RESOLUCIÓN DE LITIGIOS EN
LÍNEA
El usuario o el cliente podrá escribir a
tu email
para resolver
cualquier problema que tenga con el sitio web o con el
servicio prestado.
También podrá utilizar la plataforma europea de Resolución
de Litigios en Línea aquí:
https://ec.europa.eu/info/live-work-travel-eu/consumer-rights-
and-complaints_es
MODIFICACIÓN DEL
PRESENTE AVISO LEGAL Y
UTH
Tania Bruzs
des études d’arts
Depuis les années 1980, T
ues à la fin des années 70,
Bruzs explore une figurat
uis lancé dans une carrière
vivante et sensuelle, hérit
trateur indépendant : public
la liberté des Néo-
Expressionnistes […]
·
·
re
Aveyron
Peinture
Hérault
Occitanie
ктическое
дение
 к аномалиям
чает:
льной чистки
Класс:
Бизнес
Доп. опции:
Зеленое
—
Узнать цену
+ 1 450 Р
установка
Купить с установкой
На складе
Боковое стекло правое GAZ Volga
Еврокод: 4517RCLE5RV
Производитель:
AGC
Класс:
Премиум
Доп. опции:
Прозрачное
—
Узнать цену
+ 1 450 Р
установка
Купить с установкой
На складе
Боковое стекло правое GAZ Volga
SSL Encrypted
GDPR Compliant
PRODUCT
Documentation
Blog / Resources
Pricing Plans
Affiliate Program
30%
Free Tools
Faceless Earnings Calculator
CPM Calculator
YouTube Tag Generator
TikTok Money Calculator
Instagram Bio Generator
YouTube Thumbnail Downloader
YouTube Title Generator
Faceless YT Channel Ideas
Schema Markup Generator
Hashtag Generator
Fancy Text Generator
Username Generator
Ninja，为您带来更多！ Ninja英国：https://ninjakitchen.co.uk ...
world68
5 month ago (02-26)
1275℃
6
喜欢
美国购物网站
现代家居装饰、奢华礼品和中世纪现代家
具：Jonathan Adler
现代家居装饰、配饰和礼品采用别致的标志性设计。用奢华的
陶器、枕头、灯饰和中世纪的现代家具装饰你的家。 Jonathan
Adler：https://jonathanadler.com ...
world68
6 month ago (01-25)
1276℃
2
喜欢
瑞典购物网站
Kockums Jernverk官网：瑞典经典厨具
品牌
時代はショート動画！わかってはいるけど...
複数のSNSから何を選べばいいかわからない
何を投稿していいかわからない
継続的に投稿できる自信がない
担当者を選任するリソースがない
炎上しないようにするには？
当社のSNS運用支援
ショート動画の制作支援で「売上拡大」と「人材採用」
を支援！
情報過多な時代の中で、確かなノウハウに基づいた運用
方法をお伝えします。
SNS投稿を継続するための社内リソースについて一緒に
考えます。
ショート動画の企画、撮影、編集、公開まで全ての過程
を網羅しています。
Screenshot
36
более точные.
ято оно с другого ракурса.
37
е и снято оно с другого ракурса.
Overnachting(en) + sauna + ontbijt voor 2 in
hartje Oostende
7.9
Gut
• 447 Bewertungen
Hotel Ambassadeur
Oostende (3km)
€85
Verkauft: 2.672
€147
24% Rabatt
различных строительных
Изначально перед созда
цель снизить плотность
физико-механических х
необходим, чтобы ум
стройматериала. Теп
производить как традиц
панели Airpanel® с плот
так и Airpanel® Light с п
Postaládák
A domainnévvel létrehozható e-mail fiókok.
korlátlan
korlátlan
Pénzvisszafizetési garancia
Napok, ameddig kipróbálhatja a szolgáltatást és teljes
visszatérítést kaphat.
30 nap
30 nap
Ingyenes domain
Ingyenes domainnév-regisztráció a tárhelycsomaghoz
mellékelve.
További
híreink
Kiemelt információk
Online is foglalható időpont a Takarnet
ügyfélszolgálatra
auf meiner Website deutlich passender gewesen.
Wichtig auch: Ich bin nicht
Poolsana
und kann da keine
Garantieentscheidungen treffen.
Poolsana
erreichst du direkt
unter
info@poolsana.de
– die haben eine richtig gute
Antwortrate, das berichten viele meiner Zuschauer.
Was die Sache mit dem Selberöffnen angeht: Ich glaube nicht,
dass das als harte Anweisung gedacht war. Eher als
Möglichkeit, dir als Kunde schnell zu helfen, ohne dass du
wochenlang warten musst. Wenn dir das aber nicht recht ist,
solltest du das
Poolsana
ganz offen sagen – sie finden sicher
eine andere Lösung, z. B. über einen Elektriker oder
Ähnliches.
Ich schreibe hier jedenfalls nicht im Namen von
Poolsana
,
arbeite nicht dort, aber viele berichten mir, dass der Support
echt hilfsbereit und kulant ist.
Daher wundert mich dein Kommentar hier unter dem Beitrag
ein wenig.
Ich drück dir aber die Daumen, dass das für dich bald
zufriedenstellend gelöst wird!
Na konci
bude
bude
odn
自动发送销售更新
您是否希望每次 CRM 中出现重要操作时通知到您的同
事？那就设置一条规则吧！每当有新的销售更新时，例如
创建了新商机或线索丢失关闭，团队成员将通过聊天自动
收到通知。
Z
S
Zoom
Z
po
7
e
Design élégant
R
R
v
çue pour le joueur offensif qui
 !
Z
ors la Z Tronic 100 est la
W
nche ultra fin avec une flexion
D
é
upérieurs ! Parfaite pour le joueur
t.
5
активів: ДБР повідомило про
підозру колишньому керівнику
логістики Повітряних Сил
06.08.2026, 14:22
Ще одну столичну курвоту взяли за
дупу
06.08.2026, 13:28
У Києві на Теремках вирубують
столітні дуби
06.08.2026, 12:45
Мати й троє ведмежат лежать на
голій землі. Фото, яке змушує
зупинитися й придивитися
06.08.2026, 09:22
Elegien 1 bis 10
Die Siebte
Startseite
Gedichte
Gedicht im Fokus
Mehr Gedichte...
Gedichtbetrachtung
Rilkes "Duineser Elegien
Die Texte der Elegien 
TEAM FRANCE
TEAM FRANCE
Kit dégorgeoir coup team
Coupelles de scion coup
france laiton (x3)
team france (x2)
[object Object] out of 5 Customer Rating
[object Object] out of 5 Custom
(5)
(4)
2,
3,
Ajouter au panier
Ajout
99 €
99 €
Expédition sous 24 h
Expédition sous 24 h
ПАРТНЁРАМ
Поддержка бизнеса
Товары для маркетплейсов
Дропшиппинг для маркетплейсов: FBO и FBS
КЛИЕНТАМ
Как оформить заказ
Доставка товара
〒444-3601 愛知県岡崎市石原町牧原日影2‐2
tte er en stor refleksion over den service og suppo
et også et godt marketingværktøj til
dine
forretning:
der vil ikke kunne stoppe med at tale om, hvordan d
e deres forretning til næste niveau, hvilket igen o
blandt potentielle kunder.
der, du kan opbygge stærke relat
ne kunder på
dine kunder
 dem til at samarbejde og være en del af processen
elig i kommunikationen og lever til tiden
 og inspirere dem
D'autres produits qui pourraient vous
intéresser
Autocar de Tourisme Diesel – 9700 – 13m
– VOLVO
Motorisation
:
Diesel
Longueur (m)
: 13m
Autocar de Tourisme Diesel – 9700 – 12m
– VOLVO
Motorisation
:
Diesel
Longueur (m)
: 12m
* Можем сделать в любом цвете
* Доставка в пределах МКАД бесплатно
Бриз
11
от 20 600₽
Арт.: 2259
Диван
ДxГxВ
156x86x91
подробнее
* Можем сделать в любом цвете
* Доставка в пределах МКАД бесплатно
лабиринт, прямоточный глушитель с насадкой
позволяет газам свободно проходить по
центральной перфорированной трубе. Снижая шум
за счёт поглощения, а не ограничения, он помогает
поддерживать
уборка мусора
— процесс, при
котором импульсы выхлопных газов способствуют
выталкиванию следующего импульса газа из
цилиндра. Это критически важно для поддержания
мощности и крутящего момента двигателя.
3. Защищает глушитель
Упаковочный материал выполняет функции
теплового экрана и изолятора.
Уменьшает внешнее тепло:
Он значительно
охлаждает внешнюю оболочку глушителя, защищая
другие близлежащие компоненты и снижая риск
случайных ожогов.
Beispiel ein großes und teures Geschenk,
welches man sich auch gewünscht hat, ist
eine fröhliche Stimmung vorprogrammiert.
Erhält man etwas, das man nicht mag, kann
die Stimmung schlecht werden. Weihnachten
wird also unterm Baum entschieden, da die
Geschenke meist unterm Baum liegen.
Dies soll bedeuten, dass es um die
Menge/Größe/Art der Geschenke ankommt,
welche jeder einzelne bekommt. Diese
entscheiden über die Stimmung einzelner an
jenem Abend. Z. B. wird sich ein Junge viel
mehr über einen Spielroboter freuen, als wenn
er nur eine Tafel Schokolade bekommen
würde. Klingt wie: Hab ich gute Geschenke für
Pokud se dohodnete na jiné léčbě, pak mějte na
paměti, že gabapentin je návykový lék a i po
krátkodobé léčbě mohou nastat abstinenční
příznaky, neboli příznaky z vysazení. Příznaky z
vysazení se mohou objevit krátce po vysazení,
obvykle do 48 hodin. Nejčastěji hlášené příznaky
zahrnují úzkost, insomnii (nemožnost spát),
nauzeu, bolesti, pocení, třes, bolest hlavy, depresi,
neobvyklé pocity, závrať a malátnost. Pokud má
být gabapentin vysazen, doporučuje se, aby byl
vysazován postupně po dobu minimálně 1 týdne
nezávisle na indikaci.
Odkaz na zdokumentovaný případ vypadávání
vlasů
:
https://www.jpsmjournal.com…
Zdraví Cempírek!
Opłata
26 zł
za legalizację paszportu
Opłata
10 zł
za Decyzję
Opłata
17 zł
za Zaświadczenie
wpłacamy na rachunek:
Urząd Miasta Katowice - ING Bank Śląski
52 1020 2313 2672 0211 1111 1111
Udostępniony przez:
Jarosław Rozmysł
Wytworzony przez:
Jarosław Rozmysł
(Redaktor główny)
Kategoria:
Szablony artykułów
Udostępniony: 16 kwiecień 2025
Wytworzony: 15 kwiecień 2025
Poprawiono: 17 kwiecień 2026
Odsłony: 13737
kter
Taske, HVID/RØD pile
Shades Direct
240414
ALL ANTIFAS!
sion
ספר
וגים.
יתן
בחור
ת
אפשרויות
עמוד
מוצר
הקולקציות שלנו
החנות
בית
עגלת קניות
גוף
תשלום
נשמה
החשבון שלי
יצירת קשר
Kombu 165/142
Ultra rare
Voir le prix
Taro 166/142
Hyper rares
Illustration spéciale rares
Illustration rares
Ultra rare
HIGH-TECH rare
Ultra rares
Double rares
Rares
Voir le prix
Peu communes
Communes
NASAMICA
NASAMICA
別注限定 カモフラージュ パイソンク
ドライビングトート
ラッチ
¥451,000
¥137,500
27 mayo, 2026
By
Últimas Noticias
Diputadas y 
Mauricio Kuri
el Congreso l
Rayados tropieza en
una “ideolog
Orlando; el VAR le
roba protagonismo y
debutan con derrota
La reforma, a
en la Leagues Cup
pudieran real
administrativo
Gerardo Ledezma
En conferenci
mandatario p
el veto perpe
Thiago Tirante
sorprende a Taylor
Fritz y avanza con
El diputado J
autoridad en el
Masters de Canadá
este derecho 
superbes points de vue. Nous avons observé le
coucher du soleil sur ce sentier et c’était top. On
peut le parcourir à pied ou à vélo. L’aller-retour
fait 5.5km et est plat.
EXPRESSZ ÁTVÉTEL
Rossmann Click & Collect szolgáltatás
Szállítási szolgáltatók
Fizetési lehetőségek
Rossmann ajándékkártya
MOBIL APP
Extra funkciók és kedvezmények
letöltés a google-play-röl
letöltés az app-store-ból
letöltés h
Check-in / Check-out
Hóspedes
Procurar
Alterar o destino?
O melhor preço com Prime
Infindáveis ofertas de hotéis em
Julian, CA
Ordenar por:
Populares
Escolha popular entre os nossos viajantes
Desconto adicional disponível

--

Only one part of the material above is to be transcribed, namely the lines starting with the line that has "die Stimmung schlecht werden. Weihnachten" and going on through the line that has "Szablony artykułów", exactly as they stand.

## [Response area]
die Stimmung schlecht werden. Weihnachten
wird also unterm Baum entschieden, da die
Geschenke meist unterm Baum liegen.
Dies soll bedeuten, dass es um die
Menge/Größe/Art der Geschenke ankommt,
welche jeder einzelne bekommt. Diese
entscheiden über die Stimmung einzelner an
jenem Abend. Z. B. wird sich ein Junge viel
mehr über einen Spielroboter freuen, als wenn
er nur eine Tafel Schokolade bekommen
würde. Klingt wie: Hab ich gute Geschenke für
Pokud se dohodnete na jiné léčbě, pak mějte na
paměti, že gabapentin je návykový lék a i po
krátkodobé léčbě mohou nastat abstinenční
příznaky, neboli příznaky z vysazení. Příznaky z
vysazení se mohou objevit krátce po vysazení,
obvykle do 48 hodin. Nejčastěji hlášené příznaky
zahrnují úzkost, insomnii (nemožnost spát),
nauzeu, bolesti, pocení, třes, bolest hlavy, depresi,
neobvyklé pocity, závrať a malátnost. Pokud má
být gabapentin vysazen, doporučuje se, aby byl
vysazován postupně po dobu minimálně 1 týdne
nezávisle na indikaci.
Odkaz na zdokumentovaný případ vypadávání
vlasů
:
https://www.jpsmjournal.com…
Zdraví Cempírek!
Opłata
26 zł
za legalizację paszportu
Opłata
10 zł
za Decyzję
Opłata
17 zł
za Zaświadczenie
wpłacamy na rachunek:
Urząd Miasta Katowice - ING Bank Śląski
52 1020 2313 2672 0211 1111 1111
Udostępniony przez:
Jarosław Rozmysł
Wytworzony przez:
Jarosław Rozmysł
(Redaktor główny)
Kategoria:
Szablony artykułów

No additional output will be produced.